---------- Provided material
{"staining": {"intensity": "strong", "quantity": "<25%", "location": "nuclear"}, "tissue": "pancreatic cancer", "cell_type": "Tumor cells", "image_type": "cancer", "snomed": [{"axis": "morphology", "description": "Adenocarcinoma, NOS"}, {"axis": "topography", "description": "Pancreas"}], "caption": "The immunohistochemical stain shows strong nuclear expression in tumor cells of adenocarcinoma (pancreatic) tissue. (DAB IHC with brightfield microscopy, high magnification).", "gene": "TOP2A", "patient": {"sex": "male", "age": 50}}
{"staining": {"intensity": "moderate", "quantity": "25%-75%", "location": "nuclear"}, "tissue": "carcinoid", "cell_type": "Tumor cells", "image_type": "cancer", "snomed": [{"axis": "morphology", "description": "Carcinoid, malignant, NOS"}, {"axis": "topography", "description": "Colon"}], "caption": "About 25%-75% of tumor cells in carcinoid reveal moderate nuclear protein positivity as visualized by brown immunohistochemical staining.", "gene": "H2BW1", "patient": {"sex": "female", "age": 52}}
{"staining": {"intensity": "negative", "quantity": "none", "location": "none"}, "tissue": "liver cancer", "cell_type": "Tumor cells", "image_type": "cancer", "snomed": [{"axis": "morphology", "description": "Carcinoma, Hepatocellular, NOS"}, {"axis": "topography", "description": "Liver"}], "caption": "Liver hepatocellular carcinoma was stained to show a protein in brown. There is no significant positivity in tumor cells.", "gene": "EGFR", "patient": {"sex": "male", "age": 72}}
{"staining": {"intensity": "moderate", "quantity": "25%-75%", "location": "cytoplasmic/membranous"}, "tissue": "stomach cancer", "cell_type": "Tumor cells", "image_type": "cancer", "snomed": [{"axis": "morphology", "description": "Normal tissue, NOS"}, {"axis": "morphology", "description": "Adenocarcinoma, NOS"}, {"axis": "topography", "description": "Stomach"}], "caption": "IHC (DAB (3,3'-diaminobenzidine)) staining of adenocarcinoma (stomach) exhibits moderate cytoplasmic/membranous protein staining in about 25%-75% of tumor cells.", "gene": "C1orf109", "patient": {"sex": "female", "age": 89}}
--------------------
## Task statement
Output the data above exactly, please, line for line.

## Result of the exercise
{"staining": {"intensity": "strong", "quantity": "<25%", "location": "nuclear"}, "tissue": "pancreatic cancer", "cell_type": "Tumor cells", "image_type": "cancer", "snomed": [{"axis": "morphology", "description": "Adenocarcinoma, NOS"}, {"axis": "topography", "description": "Pancreas"}], "caption": "The immunohistochemical stain shows strong nuclear expression in tumor cells of adenocarcinoma (pancreatic) tissue. (DAB IHC with brightfield microscopy, high magnification).", "gene": "TOP2A", "patient": {"sex": "male", "age": 50}}
{"staining": {"intensity": "moderate", "quantity": "25%-75%", "location": "nuclear"}, "tissue": "carcinoid", "cell_type": "Tumor cells", "image_type": "cancer", "snomed": [{"axis": "morphology", "description": "Carcinoid, malignant, NOS"}, {"axis": "topography", "description": "Colon"}], "caption": "About 25%-75% of tumor cells in carcinoid reveal moderate nuclear protein positivity as visualized by brown immunohistochemical staining.", "gene": "H2BW1", "patient": {"sex": "female", "age": 52}}
{"staining": {"intensity": "negative", "quantity": "none", "location": "none"}, "tissue": "liver cancer", "cell_type": "Tumor cells", "image_type": "cancer", "snomed": [{"axis": "morphology", "description": "Carcinoma, Hepatocellular, NOS"}, {"axis": "topography", "description": "Liver"}], "caption": "Liver hepatocellular carcinoma was stained to show a protein in brown. There is no significant positivity in tumor cells.", "gene": "EGFR", "patient": {"sex": "male", "age": 72}}
{"staining": {"intensity": "moderate", "quantity": "25%-75%", "location": "cytoplasmic/membranous"}, "tissue": "stomach cancer", "cell_type": "Tumor cells", "image_type": "cancer", "snomed": [{"axis": "morphology", "description": "Normal tissue, NOS"}, {"axis": "morphology", "description": "Adenocarcinoma, NOS"}, {"axis": "topography", "description": "Stomach"}], "caption": "IHC (DAB (3,3'-diaminobenzidine)) staining of adenocarcinoma (stomach) exhibits moderate cytoplasmic/membranous protein staining in about 25%-75% of tumor cells.", "gene": "C1orf109", "patient": {"sex": "female", "age": 89}}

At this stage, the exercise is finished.